3.3 KiB
Forest Cover Type Prediction - Correction
The goal of this project is to use cartographic variables to classify forest categories. You will have to analyse the data, create features and to train a machine learning model on the cartographic data to make it as accurate as possible.
Problem
The expected structure of the project is:
project
│ README.md
│ environment.yml
│
└───data
│ │ train.csv
│ | test.csv (not available first day)
| | covtype.info
│
└───notebook
│ │ EDA.ipynb
|
|───scripts
| │ preprocessing_feature_engineering.py
| │ model_selection.py
│ | predict.py
│
└───results
│ confusion_matrix_heatmap.png
│ learning_curve_best_model.png
│ test_predictions.csv
│ best_model.pkl
-
The readme file contains a description of the project and explains how to run the code from an empty environment. It also gives a summary of the implementation of each python file. The preprocessing which is a key part should be decribed precisely. Finally, it should contain a conclusion that gives the performance of the strategy.
-
The environment has to contain all libraries used and their versions that are necessary to run the code.
-
The notebook is not evaluated.
1. Preprocessing and features engineering:
2. Model selection and predict
Data splitting
The data splitting structure is:
DATA
└───TRAIN FILE (0)
│ └───── Train (1):
│ | Fold0:
| | Train
| | Validation
| | Fold1:
| | Train
| | Validation
... ... ...
| |
| └───── Test (1)
│
└─── TEST FILE (0)(available last day)
- The train set (0) id divised in a train set (1) and test set (1). The ratio is less than 33%.
- The cross validation splits the train set (1) is at least 5 folds.
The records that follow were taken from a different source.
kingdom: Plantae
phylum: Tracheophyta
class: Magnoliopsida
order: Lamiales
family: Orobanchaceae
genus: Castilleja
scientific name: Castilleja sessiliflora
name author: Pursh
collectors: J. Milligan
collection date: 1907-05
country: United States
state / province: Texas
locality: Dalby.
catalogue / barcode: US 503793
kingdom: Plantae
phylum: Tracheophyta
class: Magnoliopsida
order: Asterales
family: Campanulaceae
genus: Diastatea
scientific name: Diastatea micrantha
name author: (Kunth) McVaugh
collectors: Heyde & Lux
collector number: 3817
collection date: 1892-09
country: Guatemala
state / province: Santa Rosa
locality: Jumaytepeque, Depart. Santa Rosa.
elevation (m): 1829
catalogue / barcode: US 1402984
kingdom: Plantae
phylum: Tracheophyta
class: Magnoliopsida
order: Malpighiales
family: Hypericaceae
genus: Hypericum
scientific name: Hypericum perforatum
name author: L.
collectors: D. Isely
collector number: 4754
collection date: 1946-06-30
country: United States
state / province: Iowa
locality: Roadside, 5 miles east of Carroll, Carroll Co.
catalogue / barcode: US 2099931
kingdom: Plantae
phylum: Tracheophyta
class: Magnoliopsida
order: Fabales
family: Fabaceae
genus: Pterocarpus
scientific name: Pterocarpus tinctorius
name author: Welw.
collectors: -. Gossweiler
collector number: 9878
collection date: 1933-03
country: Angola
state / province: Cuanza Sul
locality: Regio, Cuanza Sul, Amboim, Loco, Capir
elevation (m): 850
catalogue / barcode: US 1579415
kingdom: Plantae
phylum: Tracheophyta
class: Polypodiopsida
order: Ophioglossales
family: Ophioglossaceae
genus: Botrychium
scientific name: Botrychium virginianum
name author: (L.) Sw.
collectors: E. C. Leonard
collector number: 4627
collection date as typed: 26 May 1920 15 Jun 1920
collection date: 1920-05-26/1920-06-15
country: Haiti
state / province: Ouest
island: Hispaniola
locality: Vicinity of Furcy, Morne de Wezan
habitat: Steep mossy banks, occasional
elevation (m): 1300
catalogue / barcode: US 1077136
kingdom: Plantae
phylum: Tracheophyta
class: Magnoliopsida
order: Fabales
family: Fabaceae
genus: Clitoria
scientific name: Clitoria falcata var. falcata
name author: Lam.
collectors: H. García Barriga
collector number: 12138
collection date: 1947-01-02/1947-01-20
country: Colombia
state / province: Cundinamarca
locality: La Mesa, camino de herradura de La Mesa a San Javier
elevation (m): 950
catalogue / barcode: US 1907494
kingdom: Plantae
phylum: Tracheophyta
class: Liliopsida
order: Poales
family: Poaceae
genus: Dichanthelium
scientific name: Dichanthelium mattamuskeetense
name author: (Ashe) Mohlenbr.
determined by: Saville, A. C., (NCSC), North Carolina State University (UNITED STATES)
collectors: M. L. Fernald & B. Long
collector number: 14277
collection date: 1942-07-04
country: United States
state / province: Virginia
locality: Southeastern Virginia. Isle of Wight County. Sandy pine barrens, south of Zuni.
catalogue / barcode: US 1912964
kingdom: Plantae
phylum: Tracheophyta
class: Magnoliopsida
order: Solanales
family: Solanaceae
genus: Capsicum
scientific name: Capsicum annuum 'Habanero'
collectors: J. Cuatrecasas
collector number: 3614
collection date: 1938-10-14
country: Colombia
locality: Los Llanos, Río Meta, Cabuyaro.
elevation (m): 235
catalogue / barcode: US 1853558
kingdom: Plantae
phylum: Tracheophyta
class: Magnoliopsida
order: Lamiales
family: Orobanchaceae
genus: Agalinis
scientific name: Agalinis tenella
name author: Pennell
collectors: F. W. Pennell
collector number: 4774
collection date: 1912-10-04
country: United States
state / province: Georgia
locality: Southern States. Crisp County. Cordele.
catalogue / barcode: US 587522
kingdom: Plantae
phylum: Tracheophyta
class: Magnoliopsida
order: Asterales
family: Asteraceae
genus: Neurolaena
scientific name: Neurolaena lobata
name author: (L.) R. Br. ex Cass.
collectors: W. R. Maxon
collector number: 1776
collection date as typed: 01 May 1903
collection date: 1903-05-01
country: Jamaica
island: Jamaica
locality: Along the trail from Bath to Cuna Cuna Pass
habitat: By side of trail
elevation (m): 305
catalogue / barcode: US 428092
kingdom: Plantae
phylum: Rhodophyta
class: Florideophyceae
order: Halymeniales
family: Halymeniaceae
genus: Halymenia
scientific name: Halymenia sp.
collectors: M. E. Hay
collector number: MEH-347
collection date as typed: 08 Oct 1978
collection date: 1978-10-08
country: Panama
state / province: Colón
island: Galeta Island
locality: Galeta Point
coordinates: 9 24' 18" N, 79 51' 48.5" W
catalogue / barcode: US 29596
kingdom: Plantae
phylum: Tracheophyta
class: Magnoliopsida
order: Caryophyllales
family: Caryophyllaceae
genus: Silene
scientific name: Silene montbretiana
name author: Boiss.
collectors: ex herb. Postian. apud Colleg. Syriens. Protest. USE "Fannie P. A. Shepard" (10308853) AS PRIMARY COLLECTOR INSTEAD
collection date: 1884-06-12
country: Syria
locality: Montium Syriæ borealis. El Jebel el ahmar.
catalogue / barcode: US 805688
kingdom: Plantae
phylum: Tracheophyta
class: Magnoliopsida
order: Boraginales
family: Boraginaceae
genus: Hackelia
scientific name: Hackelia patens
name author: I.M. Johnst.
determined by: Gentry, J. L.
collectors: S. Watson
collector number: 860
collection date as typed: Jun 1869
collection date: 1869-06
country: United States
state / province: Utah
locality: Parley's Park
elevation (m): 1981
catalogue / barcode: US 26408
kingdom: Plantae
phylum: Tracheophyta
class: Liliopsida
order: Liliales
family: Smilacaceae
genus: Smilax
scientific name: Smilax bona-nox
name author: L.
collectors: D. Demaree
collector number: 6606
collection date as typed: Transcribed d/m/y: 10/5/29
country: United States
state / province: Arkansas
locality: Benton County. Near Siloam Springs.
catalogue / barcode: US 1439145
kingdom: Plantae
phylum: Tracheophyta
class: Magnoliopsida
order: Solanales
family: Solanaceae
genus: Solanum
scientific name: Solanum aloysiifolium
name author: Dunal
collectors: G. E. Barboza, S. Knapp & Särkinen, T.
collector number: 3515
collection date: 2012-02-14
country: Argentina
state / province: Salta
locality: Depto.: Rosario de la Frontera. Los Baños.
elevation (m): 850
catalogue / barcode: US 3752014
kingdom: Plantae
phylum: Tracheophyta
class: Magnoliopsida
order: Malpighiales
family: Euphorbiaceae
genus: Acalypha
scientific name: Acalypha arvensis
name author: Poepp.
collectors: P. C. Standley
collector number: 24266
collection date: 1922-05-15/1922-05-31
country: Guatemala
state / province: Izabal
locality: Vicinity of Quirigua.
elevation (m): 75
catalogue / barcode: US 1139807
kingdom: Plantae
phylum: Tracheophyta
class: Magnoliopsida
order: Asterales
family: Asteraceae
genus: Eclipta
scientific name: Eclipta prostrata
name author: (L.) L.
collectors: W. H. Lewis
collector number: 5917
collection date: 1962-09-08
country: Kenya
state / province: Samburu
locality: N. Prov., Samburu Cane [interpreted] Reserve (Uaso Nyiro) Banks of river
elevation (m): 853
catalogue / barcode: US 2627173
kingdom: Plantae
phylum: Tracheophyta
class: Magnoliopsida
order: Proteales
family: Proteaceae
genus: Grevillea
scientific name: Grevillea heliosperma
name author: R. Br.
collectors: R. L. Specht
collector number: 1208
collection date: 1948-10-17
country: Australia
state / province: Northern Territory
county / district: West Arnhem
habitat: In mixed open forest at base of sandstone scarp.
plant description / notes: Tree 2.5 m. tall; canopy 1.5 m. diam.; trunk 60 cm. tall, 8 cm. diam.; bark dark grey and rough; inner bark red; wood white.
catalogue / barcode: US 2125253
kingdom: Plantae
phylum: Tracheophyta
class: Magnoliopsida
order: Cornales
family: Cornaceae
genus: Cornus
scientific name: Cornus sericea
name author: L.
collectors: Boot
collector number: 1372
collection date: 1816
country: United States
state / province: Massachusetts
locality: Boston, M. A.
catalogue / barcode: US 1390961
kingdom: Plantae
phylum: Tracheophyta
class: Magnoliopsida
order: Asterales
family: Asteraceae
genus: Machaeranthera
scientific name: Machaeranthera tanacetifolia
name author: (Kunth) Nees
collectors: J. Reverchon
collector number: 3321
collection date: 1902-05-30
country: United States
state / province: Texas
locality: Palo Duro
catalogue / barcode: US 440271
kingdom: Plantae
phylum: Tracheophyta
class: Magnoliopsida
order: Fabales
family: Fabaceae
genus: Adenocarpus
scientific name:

If the cross validation is stratified that's a good point but it is not a requirement.
Gridsearch
- It contains at least these 5 different models:
- Gradient Boosting, KNN, Random Forest, SVM, Logistic Regression.
There are many options:
- 5 grid searches on 1 model
- 1 grid search on 5 models
- 1 grid search on a pipeline that contains the preprocessing
- 5 grid searches on a pipeline that contains the preprocessing
Training
- Check that the target is removed from the X matrix
Results
Run predict.py on the test set, check that:
- Test (last day) accuracy > 0.65.
Then, check:
- Train accuracy score < 0.98. It can be checked on the learning curve. If you are not sure, load the model, load the training set (0), score on the training set (0).
- The confusion matrix is represented as a DataFrame. Example:
- The learning curve for the best model is plotted. Example:
Note: The green line on the plot shows the accuracy on the validation set not on the test set (1) and not on the test set (0).
- The trained model is saved as a pickle file